Other judges are less hopeful about the outcome.

“It’s not that they can’t be reinstated, but I don’t see any positive coming out of” the court challenge, said one judge familiar with many of the jurists facing termination. The judge asked to remain anonymous to talk openly about OCA, their colleagues and the litigation.

OCA has appealed the Suffolk County judge’s decision to the Third Department, Appellate Division — potentially moving the matter closer to the Court of Appeals, New York’s highest court. Chief Judge Janet DiFiore, head of OCA Administrative Board, sits on the Court of Appeals and would almost certainly recuse herself from the case, leaving it up to the remaining six justices.

“Judges have tried to sue in the past and the Court of Appeals was never friendly to them,” the judge who talked with the Eagle said, citing past battles for pay raises. “They got smacked down.”

Further complicating a potential appeal: An amicus brief submitted to the Appellate Division Third Department by previous chief judges and chief administrative judges.

In their brief filed Monday, New York’s former top judges Jonathan Lippman and Sol Wachtler and former chief administrative judges Ann Pfau, E. Leo Milonas, and Joseph Bellacosa said OCA’s Administrative Board “exercised its obligation and discretion to make a difficult policy choice in order to best serve the public,” in essence reinforcing OCA’s main argument. The brief also says ruling against OCA’s decision threatens the constitutional powers of the Administrative Board.

But several judges facing termination, their colleagues, legal leaders and good government groups have consistently countered that removing the judges is far from best serving the public.

“I think the best interest of the public is to have a full complement of judges so that the court system can continue. It’s very hard now to get your case heard and less 46 experienced judges will be even harder,” said past president of the Brooklyn Bar Association Steven Cohn.

Eight appellate judges are also facing termination, further straining an understaffed judiciary handling thousands of cases a year. The Second Department, which includes Queens and Brooklyn, was already short judges and will now lose four more — three denied recertification and one, Presiding Judge Alan Scheinkman, who is retiring.

“This will have a tremendous impact on the Second Department. It’s devastating,” Cohn said.

The appeals are typically a defendant’s last chance for a favorable ruling because few cases make it to the Court of Appeals after appellate judges weigh in.

Thus each case requires careful reading, and a grasp of many fields of law, said Justice Sheri Roman, who sits in the Second Department Appellate Division.

“Commercial to zoning to maritime to matrimonial. I had one case where I had to figure out how someone could get a divorce in India in the 1950s,” Roman said.

Roman has joined other appellate judges on a related lawsuit filed in Suffolk County to reverse the decision to terminate older judges.

OCA spokesperson said the Suffolk County judge’s decision has flimsy legal standing.

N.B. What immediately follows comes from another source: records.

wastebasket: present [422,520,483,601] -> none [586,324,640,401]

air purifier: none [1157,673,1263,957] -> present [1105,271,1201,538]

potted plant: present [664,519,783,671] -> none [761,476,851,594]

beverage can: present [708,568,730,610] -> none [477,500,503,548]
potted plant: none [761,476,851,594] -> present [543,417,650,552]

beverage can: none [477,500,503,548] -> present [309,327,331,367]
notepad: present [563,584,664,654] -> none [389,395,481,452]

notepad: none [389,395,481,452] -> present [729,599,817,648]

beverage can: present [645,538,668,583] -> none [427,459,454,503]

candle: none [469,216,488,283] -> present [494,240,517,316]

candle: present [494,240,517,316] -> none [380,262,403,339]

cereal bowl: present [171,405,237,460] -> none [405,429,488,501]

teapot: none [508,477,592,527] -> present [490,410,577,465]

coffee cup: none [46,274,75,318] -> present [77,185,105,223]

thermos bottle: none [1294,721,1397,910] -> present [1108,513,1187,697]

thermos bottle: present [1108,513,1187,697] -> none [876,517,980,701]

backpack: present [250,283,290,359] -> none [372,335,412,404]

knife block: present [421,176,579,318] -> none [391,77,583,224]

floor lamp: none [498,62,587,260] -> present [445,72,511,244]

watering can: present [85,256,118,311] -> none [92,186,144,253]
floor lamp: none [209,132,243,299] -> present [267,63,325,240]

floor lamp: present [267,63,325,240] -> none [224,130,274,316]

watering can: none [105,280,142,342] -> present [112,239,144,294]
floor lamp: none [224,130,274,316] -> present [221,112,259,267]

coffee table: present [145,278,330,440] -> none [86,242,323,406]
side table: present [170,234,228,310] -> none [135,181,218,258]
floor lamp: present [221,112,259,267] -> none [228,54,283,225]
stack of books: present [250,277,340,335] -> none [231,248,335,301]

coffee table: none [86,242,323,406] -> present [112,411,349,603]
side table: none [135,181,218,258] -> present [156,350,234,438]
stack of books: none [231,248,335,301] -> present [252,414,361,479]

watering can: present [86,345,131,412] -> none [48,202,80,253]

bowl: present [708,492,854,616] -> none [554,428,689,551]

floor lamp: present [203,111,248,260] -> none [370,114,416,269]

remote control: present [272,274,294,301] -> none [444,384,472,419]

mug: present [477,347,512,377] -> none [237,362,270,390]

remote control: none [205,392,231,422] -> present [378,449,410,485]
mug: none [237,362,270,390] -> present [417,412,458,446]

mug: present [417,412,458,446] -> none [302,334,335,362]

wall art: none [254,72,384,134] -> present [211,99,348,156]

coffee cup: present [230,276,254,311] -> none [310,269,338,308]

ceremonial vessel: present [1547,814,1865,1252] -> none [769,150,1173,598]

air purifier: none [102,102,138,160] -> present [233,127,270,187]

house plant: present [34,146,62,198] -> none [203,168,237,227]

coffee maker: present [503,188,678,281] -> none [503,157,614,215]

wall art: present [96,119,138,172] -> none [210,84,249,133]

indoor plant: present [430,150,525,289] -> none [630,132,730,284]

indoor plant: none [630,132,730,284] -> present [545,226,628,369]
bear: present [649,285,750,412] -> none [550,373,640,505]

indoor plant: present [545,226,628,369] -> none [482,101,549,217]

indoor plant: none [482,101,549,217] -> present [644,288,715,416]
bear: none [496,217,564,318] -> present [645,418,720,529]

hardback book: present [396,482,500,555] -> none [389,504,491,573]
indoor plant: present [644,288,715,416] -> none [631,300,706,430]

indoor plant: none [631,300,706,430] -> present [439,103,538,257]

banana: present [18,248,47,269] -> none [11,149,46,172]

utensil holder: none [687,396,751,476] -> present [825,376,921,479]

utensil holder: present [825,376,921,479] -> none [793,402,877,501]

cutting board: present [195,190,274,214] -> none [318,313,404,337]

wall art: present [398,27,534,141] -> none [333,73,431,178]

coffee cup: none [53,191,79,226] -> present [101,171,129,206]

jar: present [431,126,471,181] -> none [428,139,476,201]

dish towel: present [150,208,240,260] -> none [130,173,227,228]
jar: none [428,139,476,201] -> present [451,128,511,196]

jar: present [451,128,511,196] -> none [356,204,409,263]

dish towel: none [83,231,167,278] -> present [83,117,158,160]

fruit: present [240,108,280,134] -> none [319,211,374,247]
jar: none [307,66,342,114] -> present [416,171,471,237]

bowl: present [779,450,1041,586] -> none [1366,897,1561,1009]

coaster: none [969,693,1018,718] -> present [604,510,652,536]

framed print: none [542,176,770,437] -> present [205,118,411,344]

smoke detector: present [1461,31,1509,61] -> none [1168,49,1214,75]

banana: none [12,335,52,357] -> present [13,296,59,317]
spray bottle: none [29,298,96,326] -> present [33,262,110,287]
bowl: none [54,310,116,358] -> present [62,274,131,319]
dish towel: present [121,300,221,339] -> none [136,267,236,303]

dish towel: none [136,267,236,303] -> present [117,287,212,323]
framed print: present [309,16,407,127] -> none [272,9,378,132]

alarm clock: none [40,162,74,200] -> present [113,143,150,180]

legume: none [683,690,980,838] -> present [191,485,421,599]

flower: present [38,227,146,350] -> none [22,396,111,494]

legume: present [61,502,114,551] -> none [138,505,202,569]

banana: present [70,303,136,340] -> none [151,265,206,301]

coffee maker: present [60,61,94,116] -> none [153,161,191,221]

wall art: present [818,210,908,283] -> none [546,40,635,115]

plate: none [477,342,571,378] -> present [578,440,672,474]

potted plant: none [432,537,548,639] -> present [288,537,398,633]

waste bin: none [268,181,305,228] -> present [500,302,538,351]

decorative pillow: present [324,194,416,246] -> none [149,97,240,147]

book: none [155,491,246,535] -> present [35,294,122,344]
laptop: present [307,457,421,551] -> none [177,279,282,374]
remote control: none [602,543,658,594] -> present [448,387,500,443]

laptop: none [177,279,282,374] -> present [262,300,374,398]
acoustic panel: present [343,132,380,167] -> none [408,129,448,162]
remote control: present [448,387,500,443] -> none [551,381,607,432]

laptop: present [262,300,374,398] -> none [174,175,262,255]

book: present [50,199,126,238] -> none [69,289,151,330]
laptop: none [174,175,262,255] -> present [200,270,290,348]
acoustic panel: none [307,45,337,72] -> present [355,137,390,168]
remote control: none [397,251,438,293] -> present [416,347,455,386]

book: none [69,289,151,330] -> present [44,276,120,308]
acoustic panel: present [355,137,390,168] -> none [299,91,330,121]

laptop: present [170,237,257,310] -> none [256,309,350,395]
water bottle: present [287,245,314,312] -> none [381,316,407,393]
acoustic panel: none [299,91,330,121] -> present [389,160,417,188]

“We remain on this farcical merry go round of orders being issued by the trial level justice only to be automatically stayed by the appellate division based on our pending appeal,” Chalfen said.
“At some point the continued frosting of a nonexistent cake will end and the case will be decided on the merits.”

Whatever happens in the Suffolk County court, the appellate division or even the Court of Appeals, Velasquez said her judges’ association is committed to seeing the case through all the way to the U.S. Supreme Court.

“We understand that the budget crisis is really hard, and hopefully the stimulus coming to the state will help out,” she said. “It’s hard but sometimes you have to step up to the plate.”